Laying groundwork crucial to electronic verification
Laying groundwork crucial to electronic verification
Bringing local carriers on-line is one step
As hospitals continue to push business operations to the front end, access managers seek new forms of technology to help them deal effectively with the additional functions and responsibility that move entails.
Automated electronic verification of patients’ insurance benefits is coming to the fore in recent months as one time-saving solution for overburdened access departments. An increasing number of software vendors are offering a way to do more work with less staff while speeding up the reimbursement process.
But as the vendors come in to show their electronic verification wares, it’s important to be aware of the preparation necessary before such a system is up and running, says Joseph Denney, CHAM, lead for the patient management system implementation at The Ohio State University (OSU) Medical Center in Columbus.
"There are several things that should happen simultaneously," Denney says. His hospital is in the midst of bringing up a new patient management and accounting system as well as a new clinical system, and will follow that with the installation of an electronic verification system from Healthcare Data Exchange (HDX) in Malvern, PA.

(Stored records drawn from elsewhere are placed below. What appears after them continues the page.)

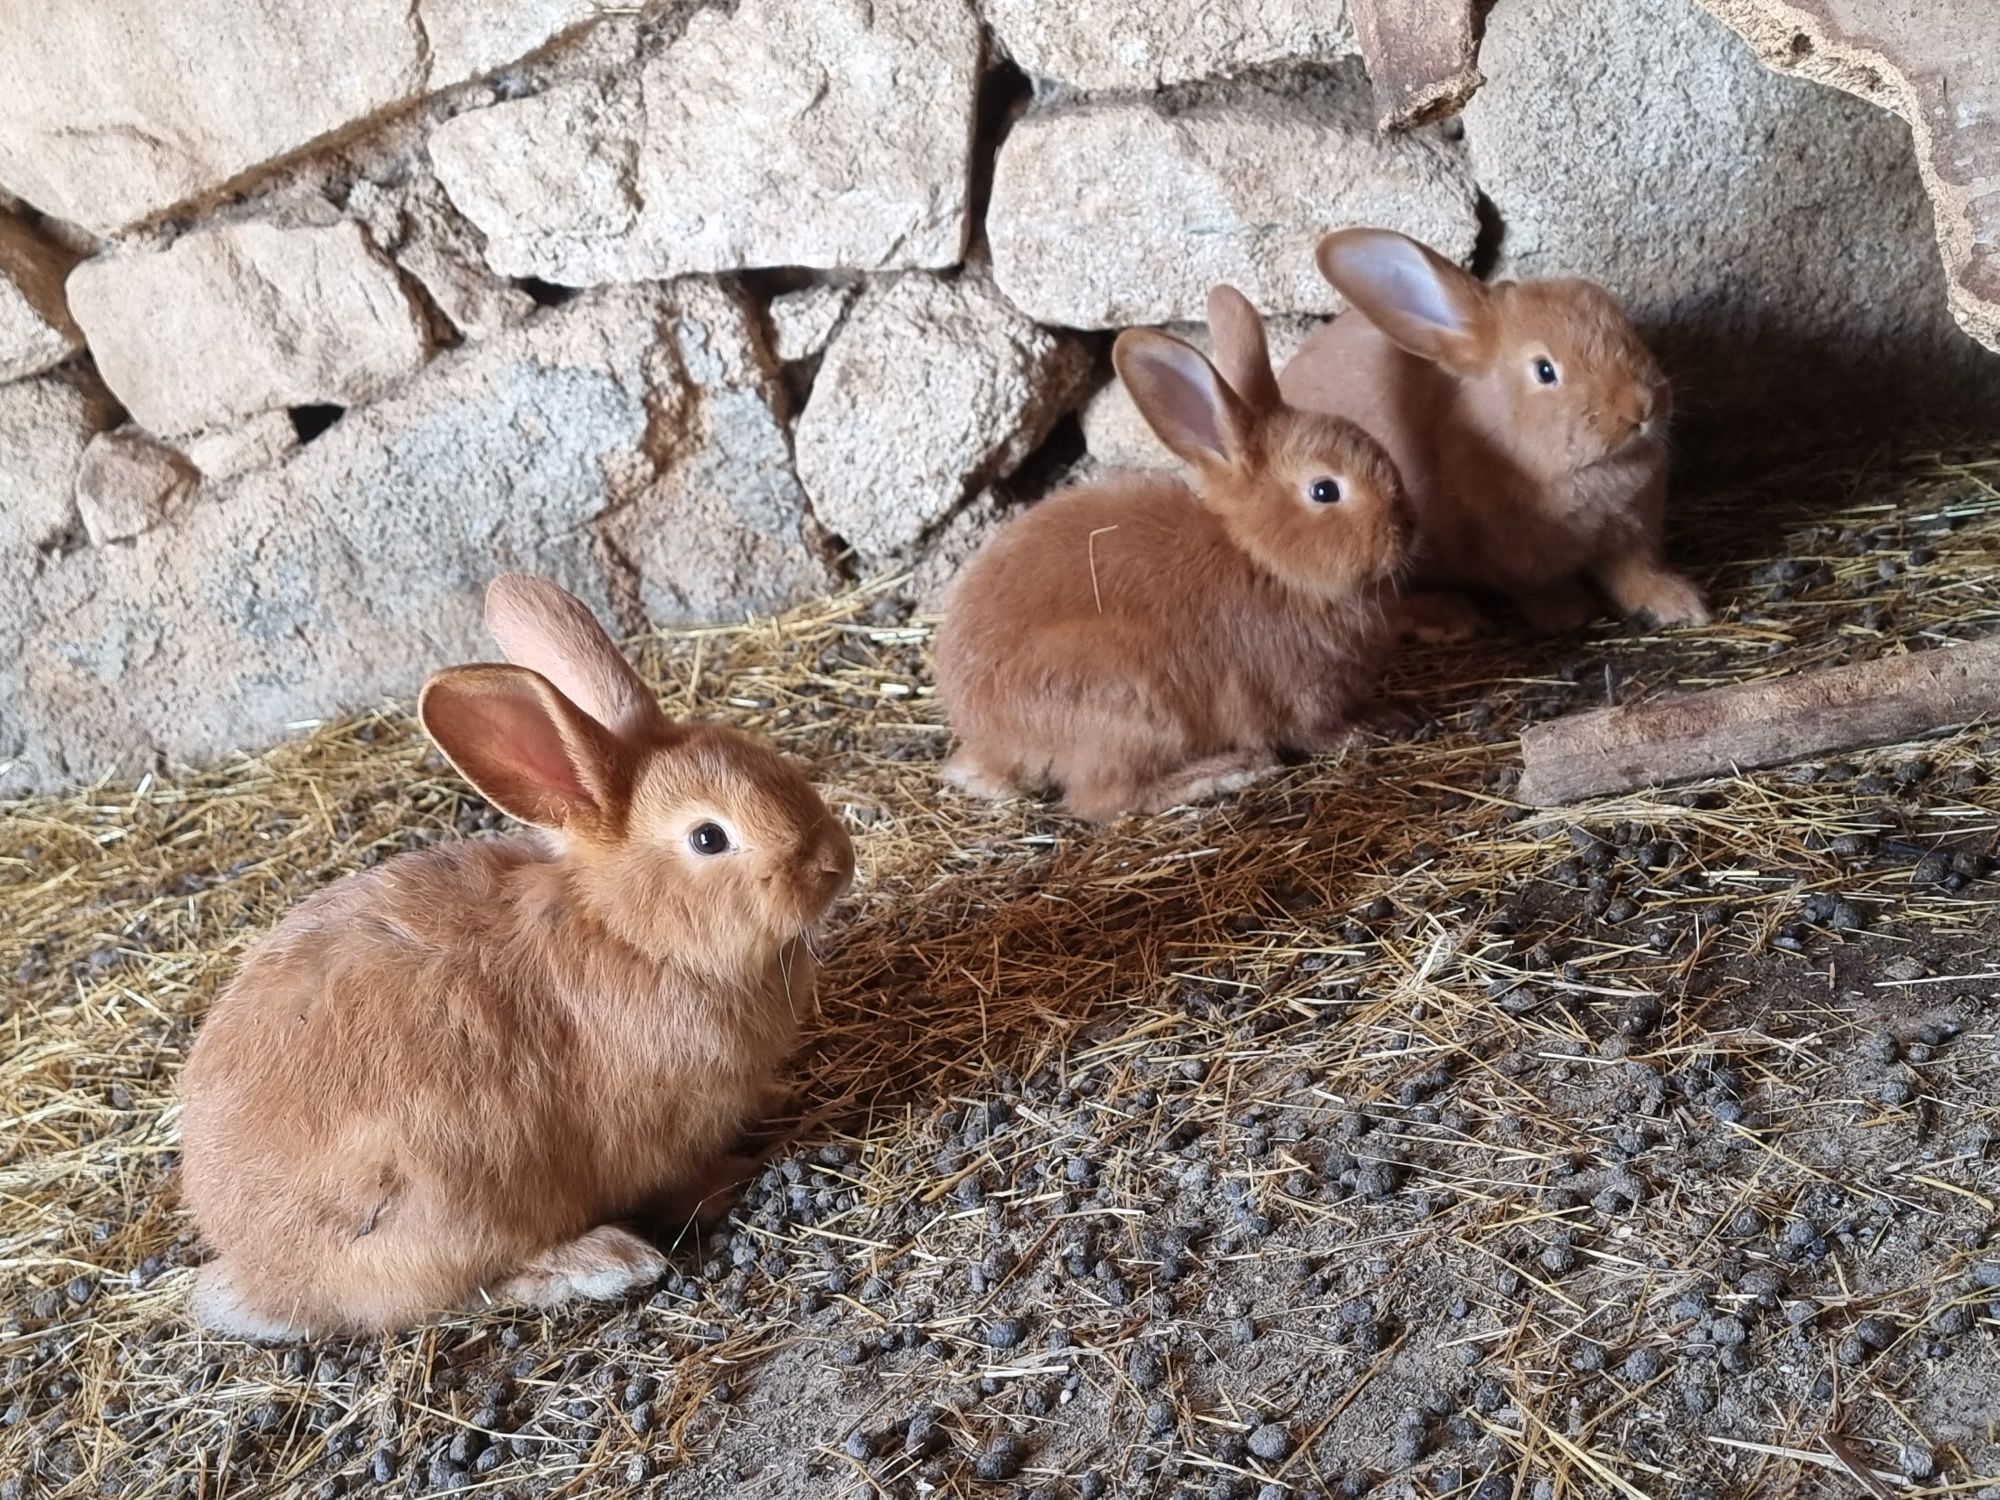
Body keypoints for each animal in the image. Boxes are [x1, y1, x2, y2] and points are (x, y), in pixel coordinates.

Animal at [178, 572, 852, 1336]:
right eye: (709, 838)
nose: (837, 861)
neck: (630, 932)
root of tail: (263, 1277)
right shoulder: (663, 1138)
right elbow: (682, 1180)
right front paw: (730, 1182)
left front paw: (779, 1095)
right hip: (448, 1204)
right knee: (478, 1285)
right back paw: (607, 1261)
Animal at [932, 282, 1416, 824]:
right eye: (1324, 491)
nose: (1407, 527)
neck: (1261, 558)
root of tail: (988, 739)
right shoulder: (1300, 697)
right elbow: (1318, 732)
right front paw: (1375, 723)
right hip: (1131, 708)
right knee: (1104, 800)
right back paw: (1226, 771)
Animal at [1280, 226, 1704, 636]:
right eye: (1544, 370)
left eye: (1625, 328)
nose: (1641, 407)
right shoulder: (1507, 557)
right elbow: (1538, 588)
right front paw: (1567, 614)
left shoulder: (1631, 537)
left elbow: (1634, 574)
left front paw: (1678, 605)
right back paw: (1448, 619)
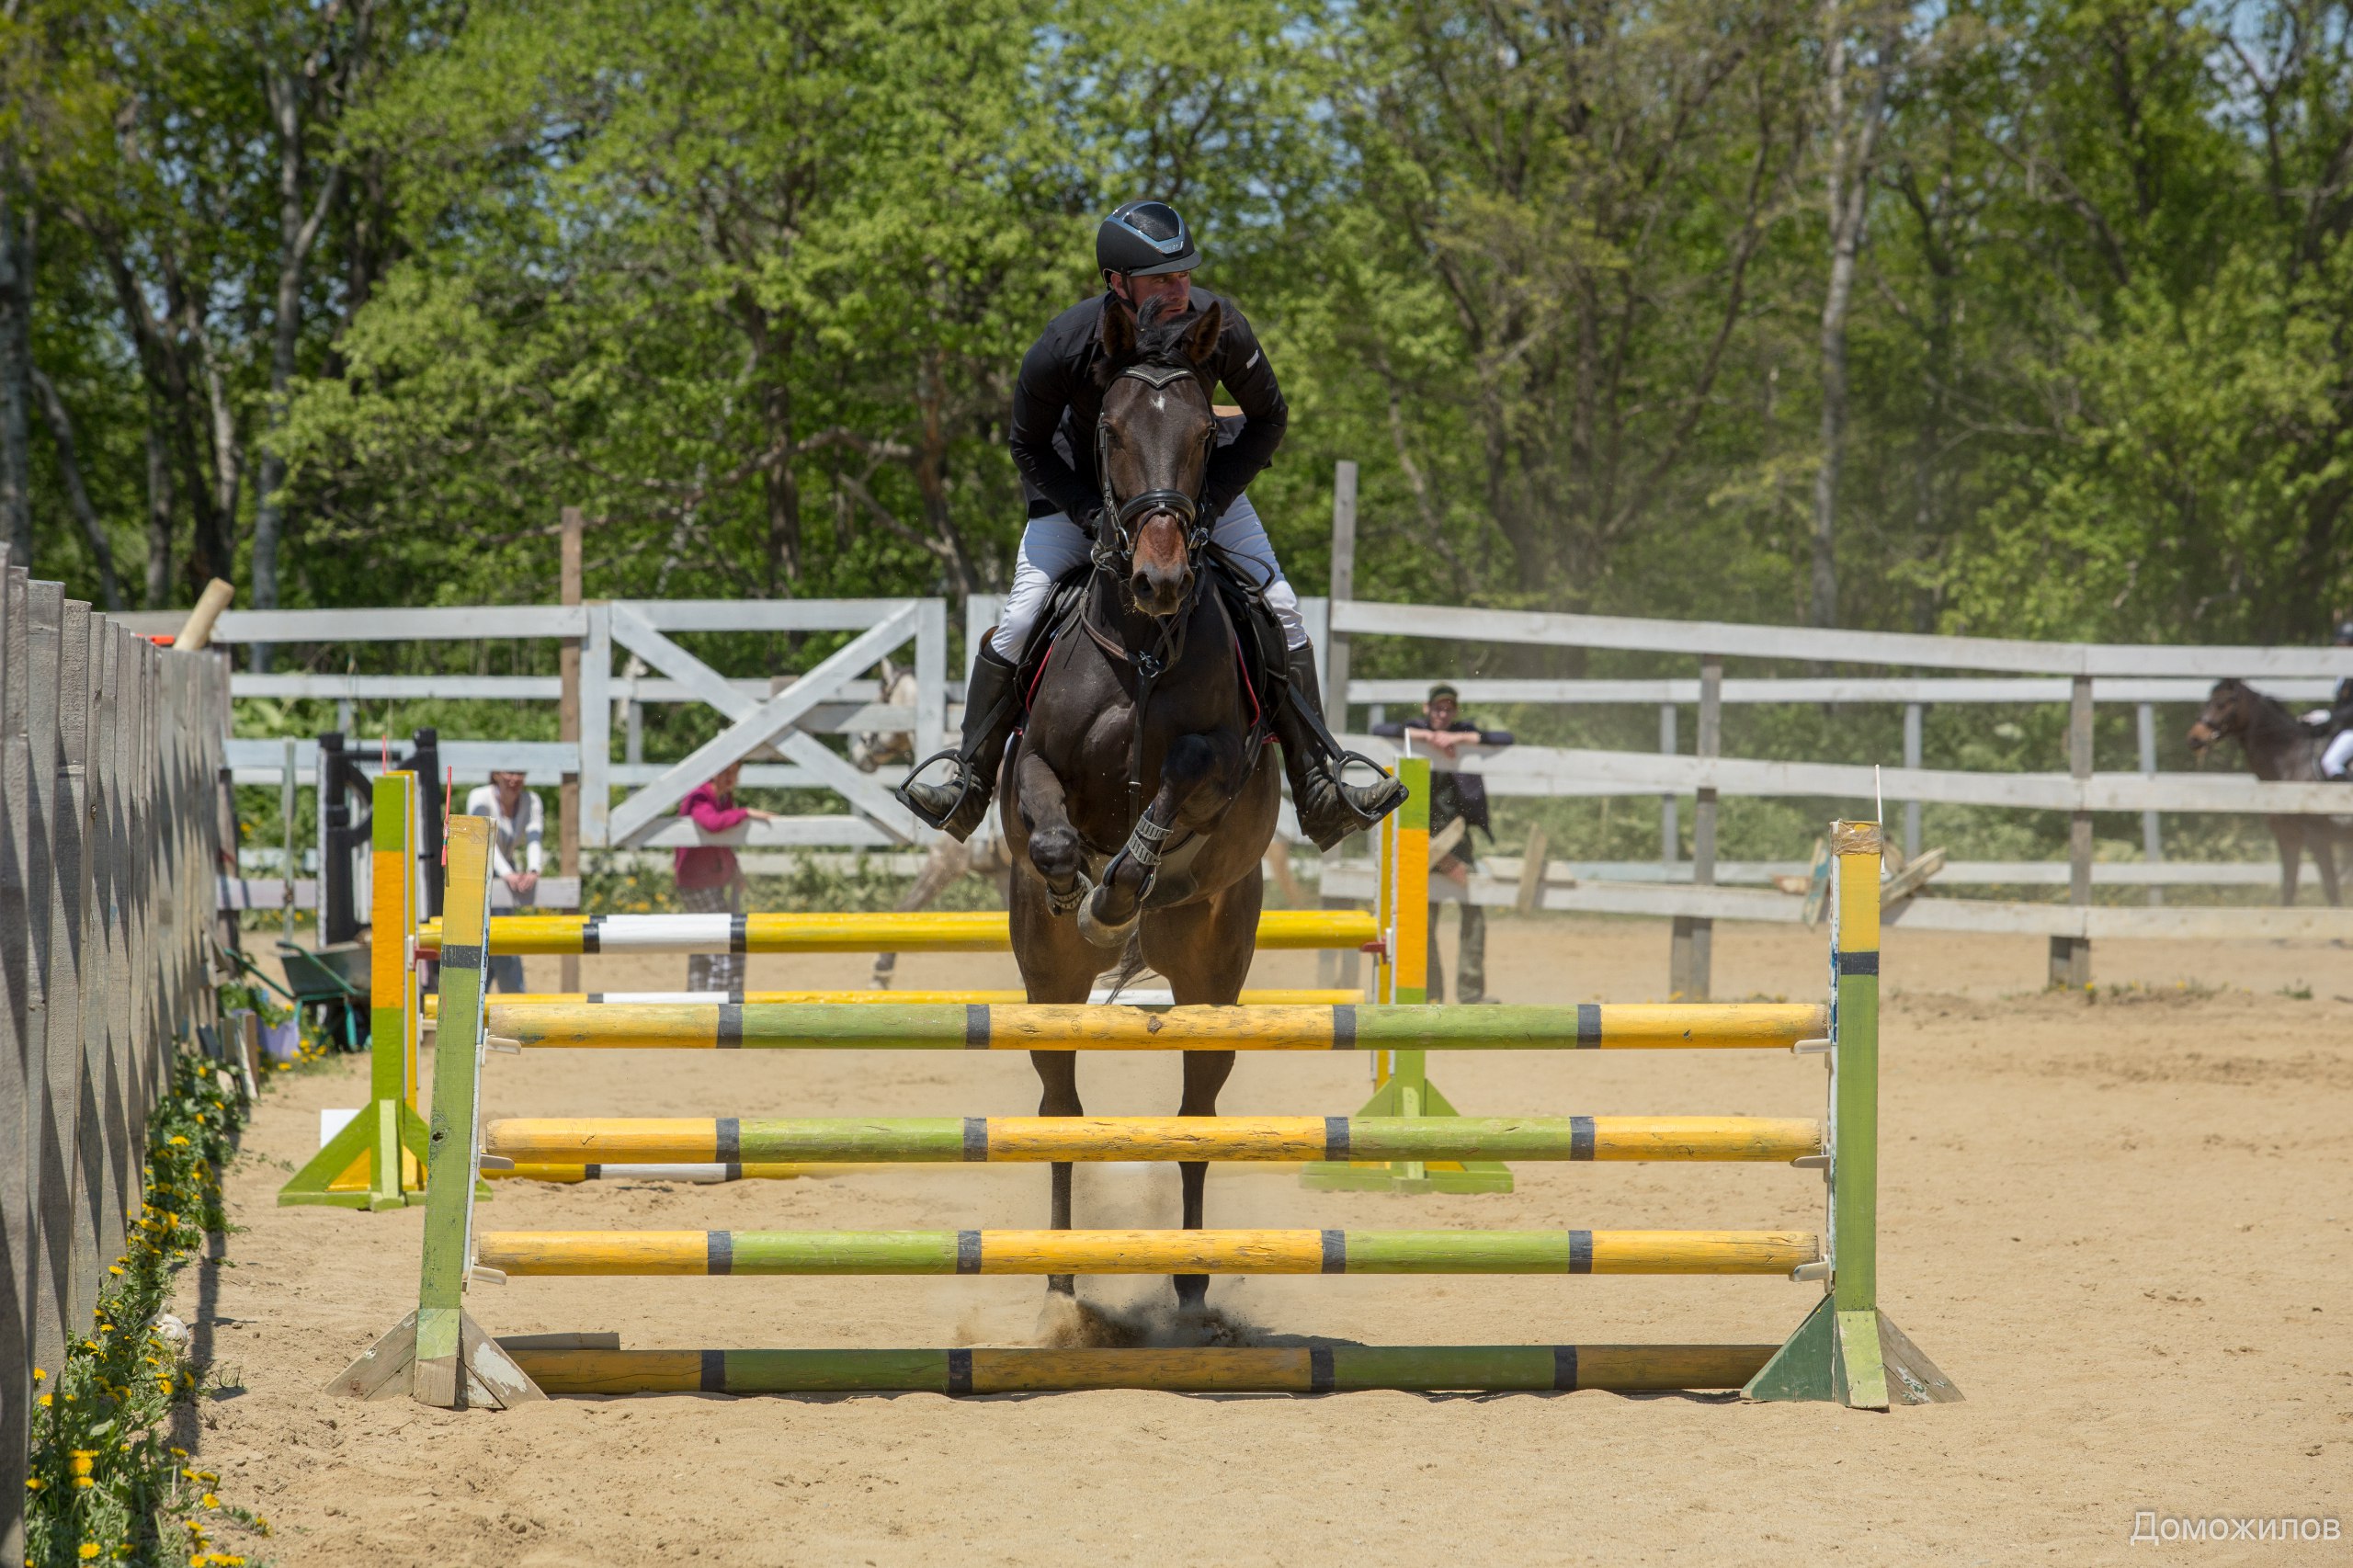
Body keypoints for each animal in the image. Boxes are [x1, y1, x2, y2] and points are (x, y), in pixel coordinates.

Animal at [1002, 296, 1279, 1318]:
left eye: (1205, 436)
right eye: (1112, 432)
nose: (1162, 579)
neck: (1144, 644)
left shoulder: (1225, 762)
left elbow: (1183, 775)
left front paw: (1121, 879)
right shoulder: (1034, 765)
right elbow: (1047, 822)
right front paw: (1077, 884)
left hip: (1213, 970)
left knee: (1198, 1114)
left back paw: (1192, 1286)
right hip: (1047, 987)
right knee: (1060, 1109)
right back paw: (1059, 1281)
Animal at [2183, 673, 2353, 903]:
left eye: (2222, 703)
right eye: (2208, 701)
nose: (2195, 738)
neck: (2290, 762)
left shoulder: (2318, 837)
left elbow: (2331, 891)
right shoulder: (2287, 836)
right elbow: (2288, 889)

"When the [software] vendors come in, if they don’t already have clients in your area, there is lots of groundwork to be laid," he points out. "They might say they have national carriers such as Travelers and Aetna on board and some sort of deal with Medicare, but how about — in our case — the Ohio Department of Human Services? That vendor has no access to Ohio Medicaid right now, so a deal needs to be worked out with them."
Major local insurance carriers likely would not be part of the software company’s national system, he says. "The carrier that handles all of our insurance for OSU, for example, is a local company that does not have a contract with HDX. But because this company covers all of the OSU employees and their beneficiaries, it’s a significant amount of our business. If those employees choose the PPO [preferred provider organization] product, they have to come to us for health care services."
If vendors such as HDX can’t work out such issues, they can’t continue to sell their product, he says. And it’s to the local insurance company’s advantage to cooperate. "They’ve said, We would much rather not get that telephone call [asking for manual verification] that you don’t want to make,’" Denney says.
Such cooperation notwithstanding, the parties still must come to the table to negotiate the details, he says. "The carrier could have some financial outlay upfront, but in the long term, that could be offset with savings in employee time. [The hospital] is a third party in laying the groundwork. It is to our benefit to see that it occurs, so if a middle man is needed to get these groups to the table, we need to do it."
Another factor to be considered, he says, is whatever modification might be required of the patient management (registration) system. "We set up the patient management system at the model level, what routinely would be installed at other institutions," he explains. "That means our insurance screens are at a certain point in the registration pathway when it would be too late to enter data into the system and get it back before the registration is finished."
That means, Denney adds, that hospital programmers must make changes in where those screens lie, to put them near the front of the pathway. When those changes are made and the system is in place, there will be an interface with HDX that is totally non-viewable to the registrar, he explains. "The registrar doesn’t have to enter additional information, execute a special command, or enter another screen to initiate the verification process. It’s seamless and can be built into the pathway."
Besides performing this function during the actual registration process, patient access services personnel also place precertification telephone calls for elective admissions and surgery cases following the manual calls to obtain insurance verification, he says. "The new system will eliminate one whole step of this process, too."
Denney estimates that OSU’s insurance verification system will go on-line sometime after Jan. 1, 2000, because of the priorities of year 2000 testing. For those considering such a system, he emphasizes the importance of advance planning: "Don’t let it get too many months down the road before you start doing some of these things."